Collected data entries:
= Beginning of Section =

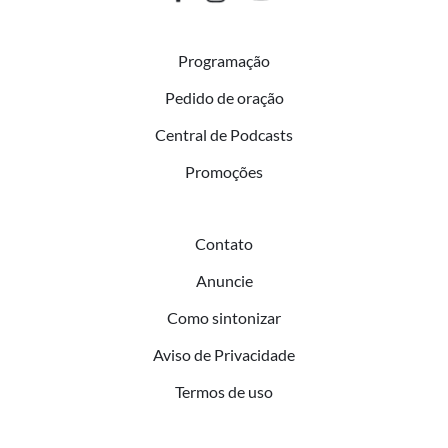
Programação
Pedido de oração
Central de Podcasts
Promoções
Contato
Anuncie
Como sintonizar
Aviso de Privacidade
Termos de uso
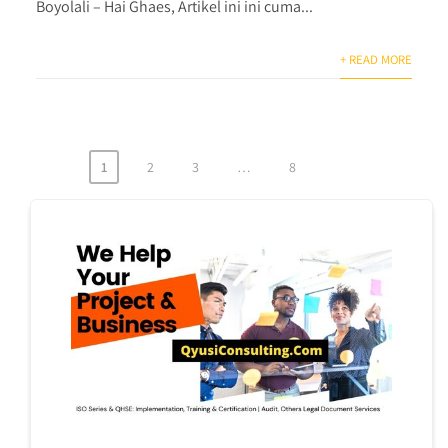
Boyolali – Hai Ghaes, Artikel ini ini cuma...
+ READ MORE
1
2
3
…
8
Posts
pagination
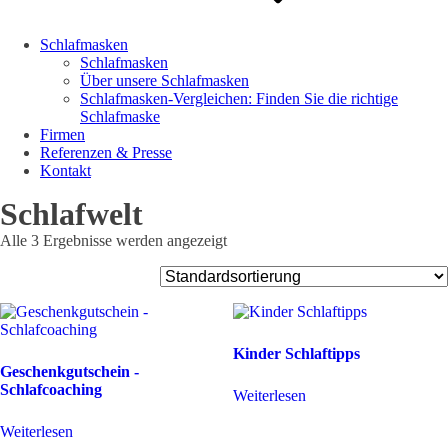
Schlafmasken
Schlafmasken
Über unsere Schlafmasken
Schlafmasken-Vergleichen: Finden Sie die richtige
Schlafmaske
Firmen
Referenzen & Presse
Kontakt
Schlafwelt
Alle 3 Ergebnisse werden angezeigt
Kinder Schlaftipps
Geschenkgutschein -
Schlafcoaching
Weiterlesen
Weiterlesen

= End of Section =
= Beginning of Section =

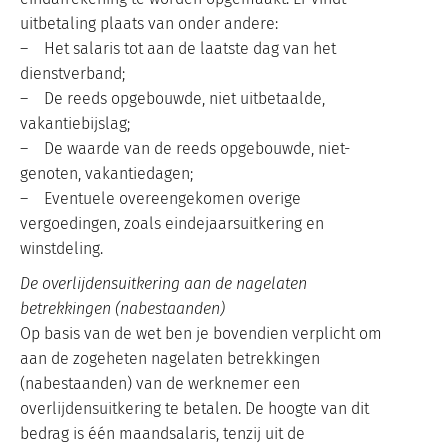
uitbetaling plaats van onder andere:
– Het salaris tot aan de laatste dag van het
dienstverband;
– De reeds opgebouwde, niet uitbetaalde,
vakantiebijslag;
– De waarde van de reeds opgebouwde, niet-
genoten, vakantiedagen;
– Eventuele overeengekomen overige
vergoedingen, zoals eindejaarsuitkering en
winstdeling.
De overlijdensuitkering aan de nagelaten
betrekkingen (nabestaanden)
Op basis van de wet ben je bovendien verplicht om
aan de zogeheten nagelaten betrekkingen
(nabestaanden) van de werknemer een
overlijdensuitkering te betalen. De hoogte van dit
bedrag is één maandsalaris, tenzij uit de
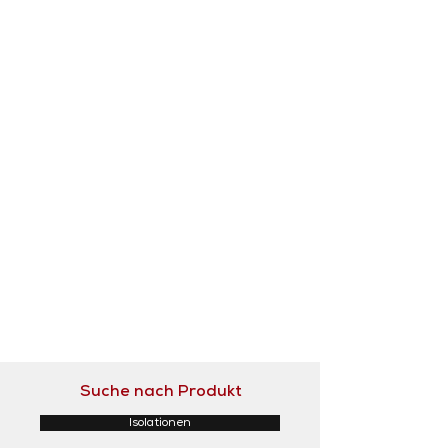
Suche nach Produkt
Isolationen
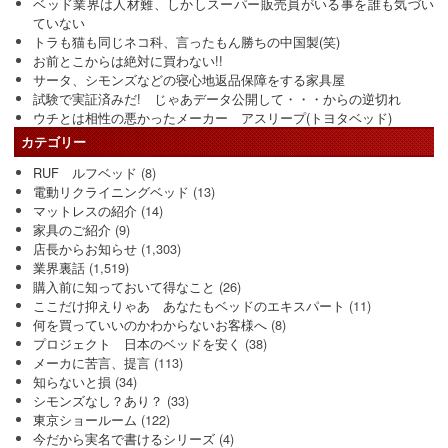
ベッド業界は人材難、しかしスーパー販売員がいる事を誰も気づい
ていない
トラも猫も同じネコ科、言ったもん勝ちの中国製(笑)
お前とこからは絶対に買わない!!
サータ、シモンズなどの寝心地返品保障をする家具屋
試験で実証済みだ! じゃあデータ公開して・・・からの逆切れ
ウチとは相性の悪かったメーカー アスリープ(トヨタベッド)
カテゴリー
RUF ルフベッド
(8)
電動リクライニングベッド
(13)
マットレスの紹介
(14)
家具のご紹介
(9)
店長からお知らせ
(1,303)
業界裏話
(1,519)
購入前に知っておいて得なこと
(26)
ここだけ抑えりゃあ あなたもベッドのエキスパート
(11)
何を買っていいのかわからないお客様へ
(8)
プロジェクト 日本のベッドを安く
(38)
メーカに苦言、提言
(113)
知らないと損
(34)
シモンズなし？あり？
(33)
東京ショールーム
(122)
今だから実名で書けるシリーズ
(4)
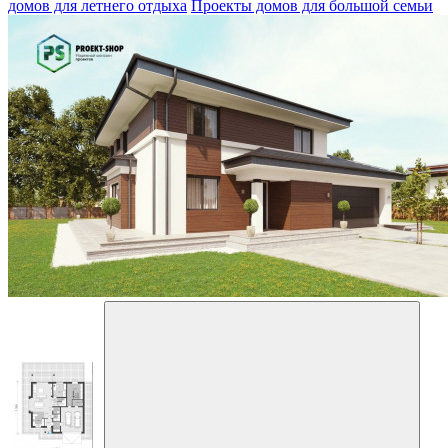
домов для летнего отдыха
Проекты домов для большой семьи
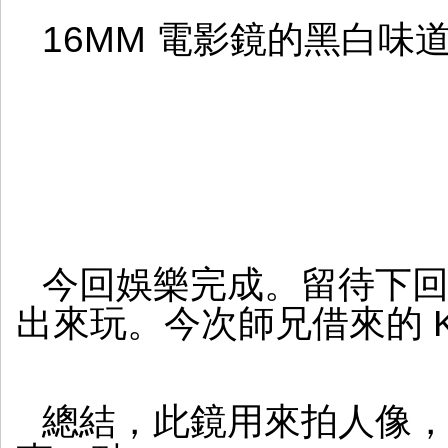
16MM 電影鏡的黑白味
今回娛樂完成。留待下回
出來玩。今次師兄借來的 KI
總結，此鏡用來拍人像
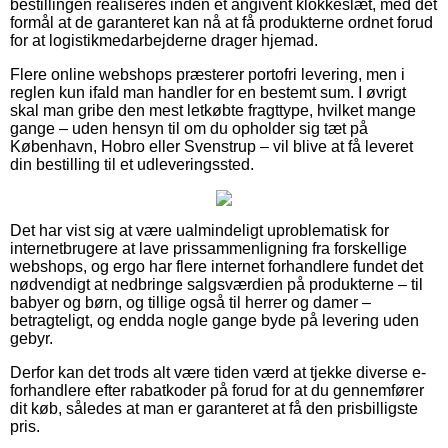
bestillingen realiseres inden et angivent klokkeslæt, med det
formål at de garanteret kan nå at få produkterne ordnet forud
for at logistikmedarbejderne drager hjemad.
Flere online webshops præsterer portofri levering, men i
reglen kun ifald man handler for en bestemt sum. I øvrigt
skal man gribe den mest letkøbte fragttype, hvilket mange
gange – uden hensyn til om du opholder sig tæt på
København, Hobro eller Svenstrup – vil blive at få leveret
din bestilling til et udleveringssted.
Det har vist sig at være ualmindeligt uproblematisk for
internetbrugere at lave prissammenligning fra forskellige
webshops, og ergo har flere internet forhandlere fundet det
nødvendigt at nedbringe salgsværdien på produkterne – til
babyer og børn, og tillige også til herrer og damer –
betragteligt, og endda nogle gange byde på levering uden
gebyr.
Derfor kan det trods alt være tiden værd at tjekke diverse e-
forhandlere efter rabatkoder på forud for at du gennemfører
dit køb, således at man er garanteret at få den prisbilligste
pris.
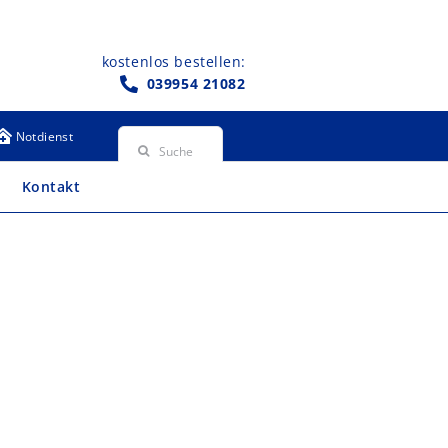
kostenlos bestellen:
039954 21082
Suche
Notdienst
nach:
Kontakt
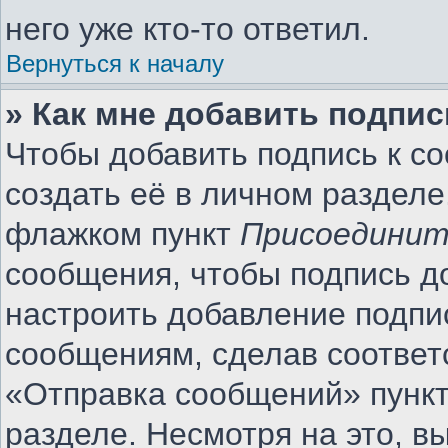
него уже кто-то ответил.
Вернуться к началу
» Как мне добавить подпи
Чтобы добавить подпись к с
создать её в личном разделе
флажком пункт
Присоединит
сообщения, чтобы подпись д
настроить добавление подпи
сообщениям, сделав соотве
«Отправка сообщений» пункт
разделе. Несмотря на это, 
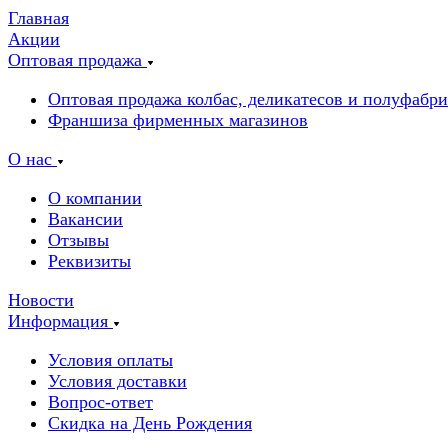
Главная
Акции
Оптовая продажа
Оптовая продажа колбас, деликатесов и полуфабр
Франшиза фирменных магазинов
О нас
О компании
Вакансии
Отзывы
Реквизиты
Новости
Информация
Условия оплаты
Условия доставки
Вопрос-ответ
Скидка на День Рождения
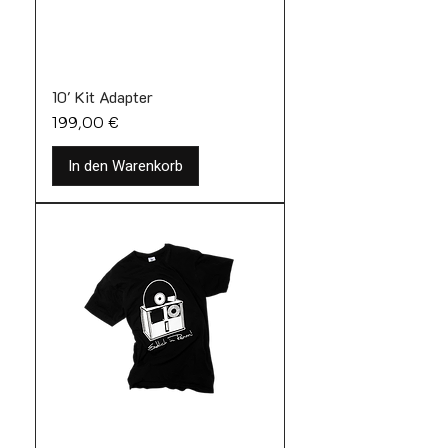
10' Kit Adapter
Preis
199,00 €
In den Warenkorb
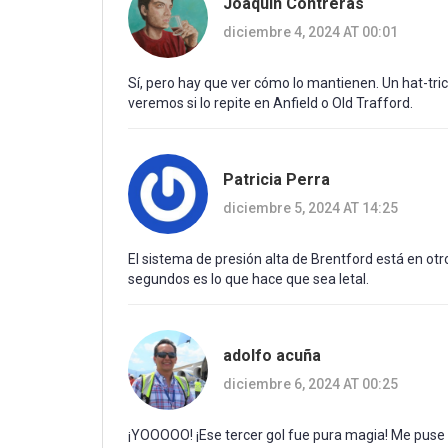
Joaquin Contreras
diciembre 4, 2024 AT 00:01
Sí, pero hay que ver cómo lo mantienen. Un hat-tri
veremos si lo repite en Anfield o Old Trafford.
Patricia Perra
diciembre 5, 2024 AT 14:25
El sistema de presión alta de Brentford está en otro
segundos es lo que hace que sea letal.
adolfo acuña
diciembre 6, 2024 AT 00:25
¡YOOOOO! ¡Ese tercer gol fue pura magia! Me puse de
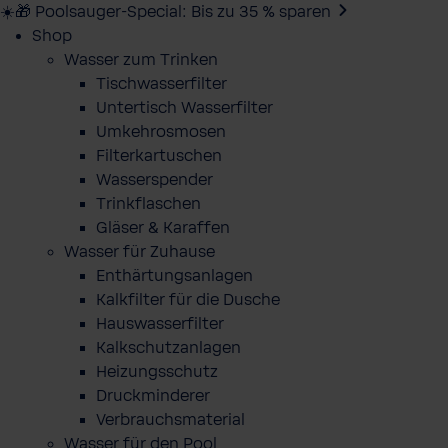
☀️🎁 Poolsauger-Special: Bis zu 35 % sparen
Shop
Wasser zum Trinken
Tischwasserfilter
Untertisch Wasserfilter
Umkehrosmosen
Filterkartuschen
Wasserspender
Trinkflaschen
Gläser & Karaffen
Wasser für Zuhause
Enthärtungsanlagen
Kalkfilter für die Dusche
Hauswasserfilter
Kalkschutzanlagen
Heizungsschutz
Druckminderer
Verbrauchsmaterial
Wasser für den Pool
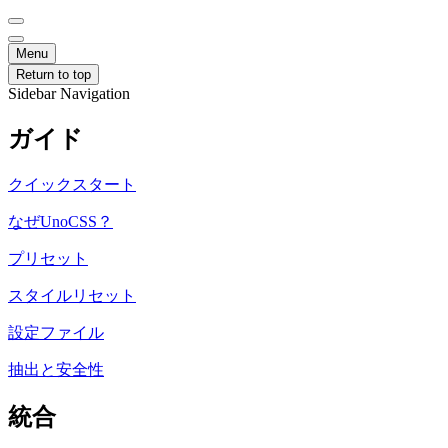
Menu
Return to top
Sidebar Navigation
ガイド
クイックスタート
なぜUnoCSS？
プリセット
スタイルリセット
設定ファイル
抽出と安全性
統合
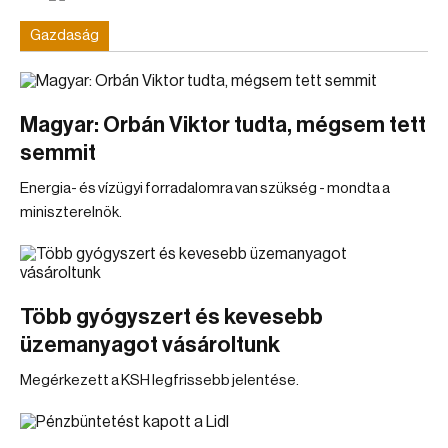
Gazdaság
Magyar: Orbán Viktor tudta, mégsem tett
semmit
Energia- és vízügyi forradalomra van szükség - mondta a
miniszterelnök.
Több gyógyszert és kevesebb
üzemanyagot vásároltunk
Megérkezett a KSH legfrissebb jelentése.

= End of Section =
= Beginning of Section =

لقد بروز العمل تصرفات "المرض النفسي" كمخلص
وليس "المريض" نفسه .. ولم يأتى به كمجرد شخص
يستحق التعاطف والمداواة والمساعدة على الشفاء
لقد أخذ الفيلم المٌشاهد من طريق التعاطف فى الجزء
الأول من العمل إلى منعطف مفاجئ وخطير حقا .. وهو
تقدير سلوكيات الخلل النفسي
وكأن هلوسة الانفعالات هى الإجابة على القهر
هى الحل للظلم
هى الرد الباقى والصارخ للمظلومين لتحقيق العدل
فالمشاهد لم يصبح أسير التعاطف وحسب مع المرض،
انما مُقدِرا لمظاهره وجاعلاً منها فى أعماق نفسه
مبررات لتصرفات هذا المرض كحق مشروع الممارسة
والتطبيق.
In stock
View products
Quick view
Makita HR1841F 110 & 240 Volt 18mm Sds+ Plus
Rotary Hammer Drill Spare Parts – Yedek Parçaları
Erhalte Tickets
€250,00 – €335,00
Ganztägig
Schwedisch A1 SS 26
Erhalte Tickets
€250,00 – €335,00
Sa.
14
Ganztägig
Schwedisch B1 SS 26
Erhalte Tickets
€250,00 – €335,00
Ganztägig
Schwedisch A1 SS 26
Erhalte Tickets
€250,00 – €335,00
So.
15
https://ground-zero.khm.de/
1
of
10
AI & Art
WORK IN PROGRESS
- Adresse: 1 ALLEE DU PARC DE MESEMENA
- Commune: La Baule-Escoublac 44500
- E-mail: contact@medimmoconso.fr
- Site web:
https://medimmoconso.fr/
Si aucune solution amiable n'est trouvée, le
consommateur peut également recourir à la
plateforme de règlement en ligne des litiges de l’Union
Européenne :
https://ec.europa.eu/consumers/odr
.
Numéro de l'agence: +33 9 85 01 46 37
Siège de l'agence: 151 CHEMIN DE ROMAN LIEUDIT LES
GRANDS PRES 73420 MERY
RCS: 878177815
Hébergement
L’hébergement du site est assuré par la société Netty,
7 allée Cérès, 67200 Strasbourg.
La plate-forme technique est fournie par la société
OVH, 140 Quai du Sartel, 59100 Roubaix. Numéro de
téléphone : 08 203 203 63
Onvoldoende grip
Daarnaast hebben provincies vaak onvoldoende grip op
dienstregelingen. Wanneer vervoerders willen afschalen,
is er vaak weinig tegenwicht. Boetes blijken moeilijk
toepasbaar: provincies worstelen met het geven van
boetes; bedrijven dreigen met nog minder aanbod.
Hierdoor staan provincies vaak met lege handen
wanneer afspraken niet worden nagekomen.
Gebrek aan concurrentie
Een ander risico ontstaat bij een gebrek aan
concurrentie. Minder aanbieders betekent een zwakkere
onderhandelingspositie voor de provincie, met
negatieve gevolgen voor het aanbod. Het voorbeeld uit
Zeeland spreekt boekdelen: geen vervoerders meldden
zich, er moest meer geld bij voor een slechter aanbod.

= End of Section =

Can you quote, word for word, the lines of the entries above, starting with the line containing "16MM 電影鏡的黑白味" and going on through the line containing "In den Warenkorb", both included? Leave the pictures out of your answer.

## EXERCISE RESULT
16MM 電影鏡的黑白味
今回娛樂完成。留待下回
出來玩。今次師兄借來的 KI
總結，此鏡用來拍人像
bestillingen realiseres inden et angivent klokkeslæt, med det
formål at de garanteret kan nå at få produkterne ordnet forud
for at logistikmedarbejderne drager hjemad.
Flere online webshops præsterer portofri levering, men i
reglen kun ifald man handler for en bestemt sum. I øvrigt
skal man gribe den mest letkøbte fragttype, hvilket mange
gange – uden hensyn til om du opholder sig tæt på
København, Hobro eller Svenstrup – vil blive at få leveret
din bestilling til et udleveringssted.
Det har vist sig at være ualmindeligt uproblematisk for
internetbrugere at lave prissammenligning fra forskellige
webshops, og ergo har flere internet forhandlere fundet det
nødvendigt at nedbringe salgsværdien på produkterne – til
babyer og børn, og tillige også til herrer og damer –
betragteligt, og endda nogle gange byde på levering uden
gebyr.
Derfor kan det trods alt være tiden værd at tjekke diverse e-
forhandlere efter rabatkoder på forud for at du gennemfører
dit køb, således at man er garanteret at få den prisbilligste
pris.
kostenlos bestellen:
039954 21082
Suche
Notdienst
nach:
Kontakt
него уже кто-то ответил.
Вернуться к началу
» Как мне добавить подпи
Чтобы добавить подпись к с
создать её в личном разделе
флажком пункт
Присоединит
сообщения, чтобы подпись д
настроить добавление подпи
сообщениям, сделав соотве
«Отправка сообщений» пункт
разделе. Несмотря на это, 
Главная
Акции
Оптовая продажа
Оптовая продажа колбас, деликатесов и полуфабр
Франшиза фирменных магазинов
О нас
О компании
Вакансии
Отзывы
Реквизиты
Новости
Информация
Условия оплаты
Условия доставки
Вопрос-ответ
Скидка на День Рождения
10' Kit Adapter
Preis
199,00 €
In den Warenkorb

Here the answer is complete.